The AI Engine array is made up of AI Engine tiles and AI Engine array interface tiles on the last row of the array. The types of interface tiles include AI Engine-PL and AI Engine-NoC.
Knowledge of the PL interface tile, which interfaces and adapts the signals between the AI Engines and the PL region, is essential to take full advantage of the bandwidth between AI Engines and the PL. The following figure shows an expanded view of a single PL interface tile.
Following is a conceptual representation of the AI Engine-PL interface interacting with PL and AI Engine tiles:
Notice the CDC path between PL and AI Engine. The latency of the path can vary when PL frequency or phase changes.

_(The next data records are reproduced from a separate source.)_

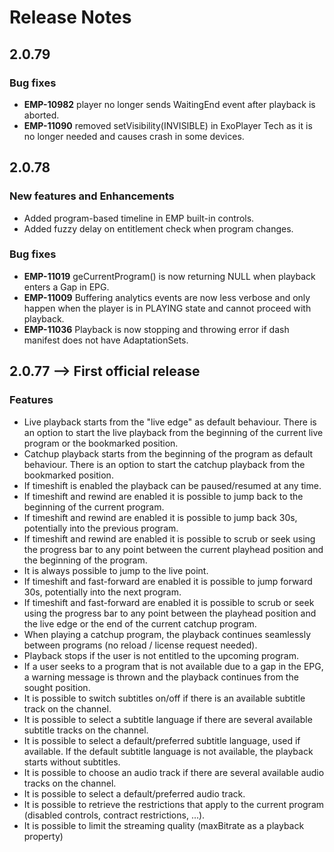 # Release Notes

## 2.0.79

### Bug fixes
- **EMP-10982** player no longer sends WaitingEnd event after playback is aborted.
- **EMP-11090** removed setVisibility(INVISIBLE) in ExoPlayer Tech as it is no longer needed and causes crash in some devices.

## 2.0.78

### New features and Enhancements
- Added program-based timeline in EMP built-in controls.
- Added fuzzy delay on entitlement check when program changes.

### Bug fixes
- **EMP-11019** geCurrentProgram() is now returning NULL when playback enters a Gap in EPG.
- **EMP-11009** Buffering analytics events are now less verbose and only happen when the player is in PLAYING state and cannot proceed with playback.
- **EMP-11036** Playback is now stopping and throwing error if dash manifest does not have AdaptationSets. 

## 2.0.77 --> First official release

### Features
- Live playback starts from the "live edge" as default behaviour. There is an option to start the live playback from the beginning of the current live program or the bookmarked position. 
- Catchup playback starts from the beginning of the program as default behaviour. There is an option to start the catchup playback from the bookmarked position.
- If timeshift is enabled the playback can be paused/resumed at any time.
- If timeshift and rewind are enabled it is possible to jump back to the beginning of the current program.
- If timeshift and rewind are enabled it is possible to jump back 30s, potentially into the previous program.
- If timeshift and rewind are enabled it is possible to scrub or seek using the progress bar to any point between the current playhead position and the beginning of the program. 
- It is always possible to jump to the live point.
- If timeshift and fast-forward are enabled it is possible to jump forward 30s, potentially into the next program.
- If timeshift and fast-forward are enabled it is possible to scrub or seek using the progress bar to any point between the playhead position and the live edge or the end of the current catchup program.
- When playing a catchup program, the playback continues seamlessly between programs (no reload / license request needed).
- Playback stops if the user is not entitled to the upcoming program.
- If a user seeks to a program that is not available due to a gap in the EPG, a warning message is thrown and the playback continues from the sought position. 
- It is possible to switch subtitles on/off if there is an available subtitle track on the channel.
- It is possible to select a subtitle language if there are several available subtitle tracks on the channel.
- It is possible to select a default/preferred subtitle language, used if available. If the default subtitle language is not available, the playback starts without subtitles.
- It is possible to choose an audio track if there are several available audio tracks on the channel.
- It is possible to select a default/preferred audio track.
- It is possible to retrieve the restrictions that apply to the current program (disabled controls, contract restrictions, ...).
- It is possible to limit the streaming quality (maxBitrate as a playback property)
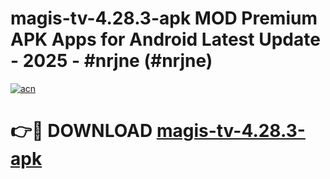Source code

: # magis-tv-4.28.3-apk MOD Premium APK Apps for Android Latest Update - 2025 - #nrjne (#nrjne)

[![acn](https://github.com/user-attachments/assets/0f9c940e-d8b0-45ae-aac7-cd30a18b3e1c)](https://apps.libra.edu.pl?title=magis-tv-4.28.3-apk&ref=18F)

# 👉🔴 DOWNLOAD [magis-tv-4.28.3-apk](https://apps.libra.edu.pl?title=magis-tv-4.28.3-apk&ref=18F)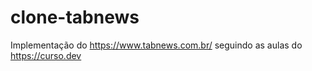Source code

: # clone-tabnews
Implementação do https://www.tabnews.com.br/ seguindo as aulas do https://curso.dev
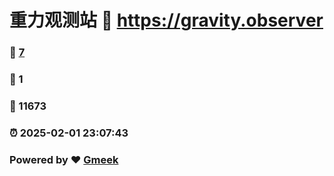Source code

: # 重力观测站 :link: https://gravity.observer 
### :page_facing_up: [7](https://gravity.observer/tag.html) 
### :speech_balloon: 1 
### :hibiscus: 11673 
### :alarm_clock: 2025-02-01 23:07:43 
### Powered by :heart: [Gmeek](https://github.com/Meekdai/Gmeek)
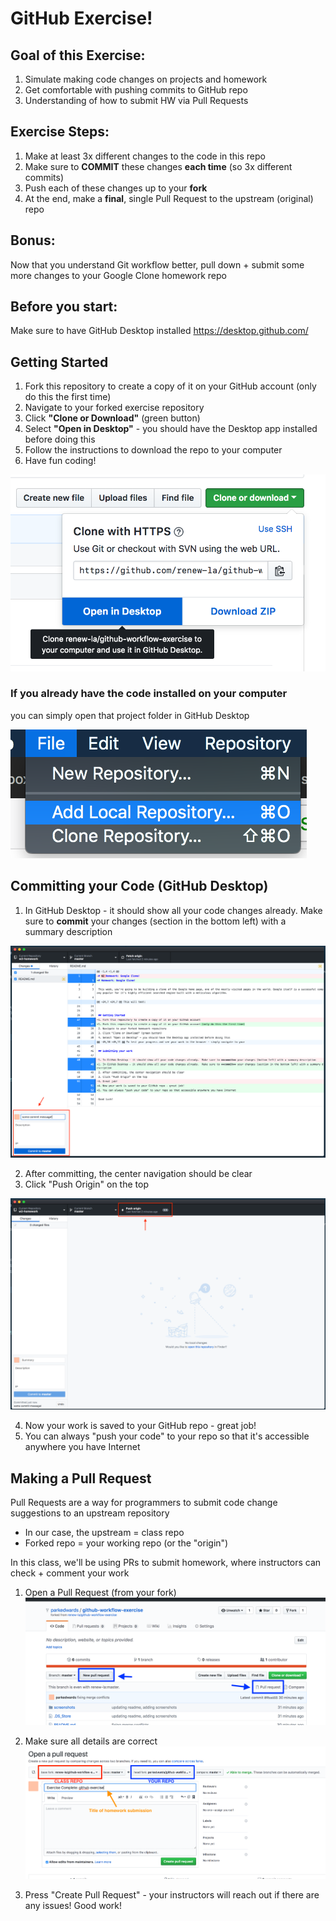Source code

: # GitHub Exercise!

## Goal of this Exercise:
1. Simulate making code changes on projects and homework
2. Get comfortable with pushing commits to GitHub repo
3. Understanding of how to submit HW via Pull Requests

## Exercise Steps:
1. Make at least 3x different changes to the code in this repo
2. Make sure to **COMMIT** these changes **each time** (so 3x different commits)
3. Push each of these changes up to your **fork**
4. At the end, make a **final**, single Pull Request to the upstream (original) repo

## Bonus:
Now that you understand Git workflow better, pull down + submit some more changes to your Google Clone homework repo

## Before you start:
Make sure to have GitHub Desktop installed https://desktop.github.com/

## Getting Started
1. Fork this repository to create a copy of it on your GitHub account (only do this the first time)
2. Navigate to your forked exercise repository
3. Click **"Clone or Download"** (green button)
4. Select **"Open in Desktop"** - you should have the Desktop app installed before doing this
5. Follow the instructions to download the repo to your computer
6. Have fun coding!

![screenshot](/screenshots/clone-desktop.png)

### If you already have the code installed on your computer
you can simply open that project folder in GitHub Desktop

![screenshot](/screenshots/open-desktop.png)

## Committing your Code (GitHub Desktop)

1. In GitHub Desktop - it should show all your code changes already.  Make sure to **commit** your changes (section in the bottom left) with a summary description

![desktop-1](/screenshots/desktop-1.png)

2. After committing, the center navigation should be clear
3. Click "Push Origin" on the top

![desktop-2](/screenshots/desktop-2.png)

4. Now your work is saved to your GitHub repo - great job!
5. You can always "push your code" to your repo so that it's accessible anywhere you have Internet

## Making a Pull Request
Pull Requests are a way for programmers to submit code change suggestions to an upstream repository
* In our case, the upstream = class repo
* Forked repo = your working repo (or the "origin")

In this class, we'll be using PRs to submit homework, where instructors can check + comment your work

1. Open a Pull Request (from your fork)
![screenshot](/screenshots/submit-pr.png)

2. Make sure all details are correct
![screenshot](/screenshots/pr-details.png)

3. Press "Create Pull Request" - your instructors will reach out if there are any issues!  Good work!


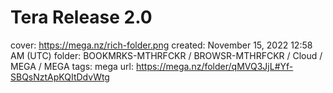 # Tera Release 2.0

cover: https://mega.nz/rich-folder.png
created: November 15, 2022 12:58 AM (UTC)
folder: BOOKMRKS-MTHRFCKR / BROWSR-MTHRFCKR / Cloud / MEGA / MEGA
tags: mega
url: https://mega.nz/folder/qMVQ3JjL#Yf-SBQsNztApKQItDdvWtg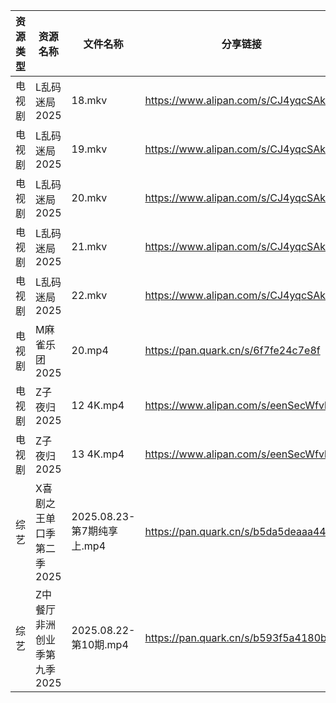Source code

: | 资源类型 | 资源名称             | 文件名称                  | 分享链接                                 | 更新时间                |
| ---- | ---------------- | --------------------- | ------------------------------------ | ------------------- |
| 电视剧  | L乱码迷局2025        | 18.mkv                | https://www.alipan.com/s/CJ4yqcSAku1 | 2025-08-23 00:00:36 |
| 电视剧  | L乱码迷局2025        | 19.mkv                | https://www.alipan.com/s/CJ4yqcSAku1 | 2025-08-23 00:00:35 |
| 电视剧  | L乱码迷局2025        | 20.mkv                | https://www.alipan.com/s/CJ4yqcSAku1 | 2025-08-23 00:00:34 |
| 电视剧  | L乱码迷局2025        | 21.mkv                | https://www.alipan.com/s/CJ4yqcSAku1 | 2025-08-23 00:00:34 |
| 电视剧  | L乱码迷局2025        | 22.mkv                | https://www.alipan.com/s/CJ4yqcSAku1 | 2025-08-23 00:00:33 |
| 电视剧  | M麻雀乐团2025        | 20.mp4                | https://pan.quark.cn/s/6f7fe24c7e8f  | 2025-08-23 01:21:31 |
| 电视剧  | Z子夜归2025         | 12 4K.mp4             | https://www.alipan.com/s/eenSecWfvhF | 2025-08-23 10:01:26 |
| 电视剧  | Z子夜归2025         | 13 4K.mp4             | https://www.alipan.com/s/eenSecWfvhF | 2025-08-23 10:01:25 |
| 综艺   | X喜剧之王单口季第二季2025  | 2025.08.23-第7期纯享上.mp4 | https://pan.quark.cn/s/b5da5deaaa44  | 2025-08-23 01:37:01 |
| 综艺   | Z中餐厅非洲创业季第九季2025 | 2025.08.22-第10期.mp4   | https://pan.quark.cn/s/b593f5a4180b  | 2025-08-23 01:37:39 |

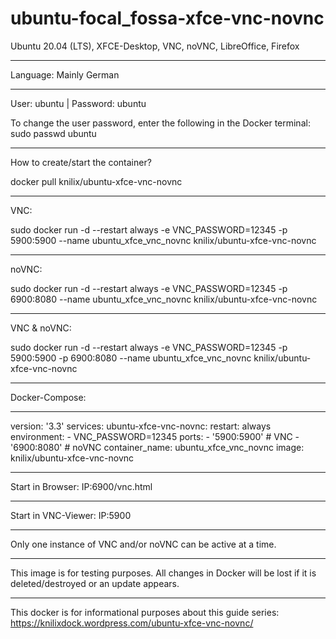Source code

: # ubuntu-focal_fossa-xfce-vnc-novnc

Ubuntu 20.04 (LTS), XFCE-Desktop, VNC, noVNC, LibreOffice, Firefox

-----
Language: Mainly German

-----
User: ubuntu | Password: ubuntu

To change the user password, enter the following in the Docker terminal: sudo passwd ubuntu

-----
How to create/start the container?

docker pull knilix/ubuntu-xfce-vnc-novnc

-----
VNC:

sudo docker run -d --restart always -e VNC_PASSWORD=12345 -p 5900:5900 --name ubuntu_xfce_vnc_novnc knilix/ubuntu-xfce-vnc-novnc

-----
noVNC:

sudo docker run -d --restart always -e VNC_PASSWORD=12345 -p 6900:8080 --name ubuntu_xfce_vnc_novnc knilix/ubuntu-xfce-vnc-novnc

-----
VNC & noVNC:

sudo docker run -d --restart always -e VNC_PASSWORD=12345 -p 5900:5900 -p 6900:8080 --name ubuntu_xfce_vnc_novnc knilix/ubuntu-xfce-vnc-novnc

-----
Docker-Compose:

---
version: '3.3'
services:
ubuntu-xfce-vnc-novnc:
    restart: always
    environment:
        - VNC_PASSWORD=12345
    ports:
        - '5900:5900'  # VNC
        - '6900:8080'  # noVNC
    container_name: ubuntu_xfce_vnc_novnc
    image: knilix/ubuntu-xfce-vnc-novnc


-----
Start in Browser: IP:6900/vnc.html

-----
Start in VNC-Viewer: IP:5900

-----
Only one instance of VNC and/or noVNC can be active at a time.

-----
This image is for testing purposes. All changes in Docker will be lost if it is deleted/destroyed or an update appears.

-----
This docker is for informational purposes about this guide series: https://knilixdock.wordpress.com/ubuntu-xfce-vnc-novnc/
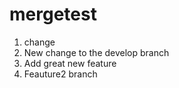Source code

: # mergetest
1. change
2. New change to the develop branch
3. Add great new feature
4. Feauture2 branch

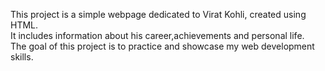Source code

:This project is a simple webpage dedicated to Virat Kohli, created using HTML. 
<br>
It includes information about his career,achievements and personal life.
<br> 
The goal of this project is to practice and showcase my web development skills.

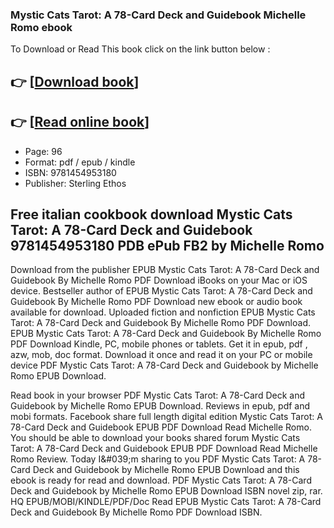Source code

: ### Mystic Cats Tarot: A 78-Card Deck and Guidebook Michelle Romo ebook

To Download or Read This book click on the link button below :

## 👉  [**[Download book](http://ebooksharez.info/download.php?group=book&from=github.com&id=710390&lnk=1081 "Download book")**]

## 👉  [**[Read online book](http://ebooksharez.info/download.php?group=book&from=github.com&id=710390&lnk=1081 "Read online book")**]


* Page: 96
* Format: pdf / epub / kindle
* ISBN: 9781454953180
* Publisher: Sterling Ethos



## Free italian cookbook download Mystic Cats Tarot: A 78-Card Deck and Guidebook 9781454953180 PDB ePub FB2 by Michelle Romo


Download from the publisher EPUB Mystic Cats Tarot: A 78-Card Deck and Guidebook By Michelle Romo PDF Download iBooks on your Mac or iOS device. Bestseller author of EPUB Mystic Cats Tarot: A 78-Card Deck and Guidebook By Michelle Romo PDF Download new ebook or audio book available for download. Uploaded fiction and nonfiction EPUB Mystic Cats Tarot: A 78-Card Deck and Guidebook By Michelle Romo PDF Download. EPUB Mystic Cats Tarot: A 78-Card Deck and Guidebook By Michelle Romo PDF Download Kindle, PC, mobile phones or tablets. Get it in epub, pdf , azw, mob, doc format. Download it once and read it on your PC or mobile device PDF Mystic Cats Tarot: A 78-Card Deck and Guidebook by Michelle Romo EPUB Download.

Read book in your browser PDF Mystic Cats Tarot: A 78-Card Deck and Guidebook by Michelle Romo EPUB Download. Reviews in epub, pdf and mobi formats. Facebook share full length digital edition Mystic Cats Tarot: A 78-Card Deck and Guidebook EPUB PDF Download Read Michelle Romo. You should be able to download your books shared forum Mystic Cats Tarot: A 78-Card Deck and Guidebook EPUB PDF Download Read Michelle Romo Review. Today I&amp;#039;m sharing to you PDF Mystic Cats Tarot: A 78-Card Deck and Guidebook by Michelle Romo EPUB Download and this ebook is ready for read and download. PDF Mystic Cats Tarot: A 78-Card Deck and Guidebook by Michelle Romo EPUB Download ISBN novel zip, rar. HQ EPUB/MOBI/KINDLE/PDF/Doc Read EPUB Mystic Cats Tarot: A 78-Card Deck and Guidebook By Michelle Romo PDF Download ISBN.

Generally, the higher the frequency of the PL, the lower the latency in absolute time. And the higher the frequency of the PL, the higher the throughput or sample rate of the PL kernels. It is important to plan the PL clocks for low latency applications and high speed designs, based on the AI Engine-to-PL rate matching or any other requirements.
When using event APIs
to do profiling, the probing points are inside the AXI4-Stream switch box of the AI Engine-PL interface. However, if
using --debug.aie.chipscope
option of v++, the
ILA probing points will be on the PL wrapper logic. Thus, there will be multiple
cycle differences between the two methods when measuring the latency of the AI
Engine graph.
Also, the path inside the AI Engine-PL
interface including the AXI4-Stream switch box has
the capability of buffering. The tready
signal
from AI Engine will be asserted after the device is booted, that is, even before
the AI Engine graph is run by host code. So, if PL kernel starts transferring
data to AI Engine, it fills all the buffers inside the AI Engine-PL interface,
until back pressure occurs.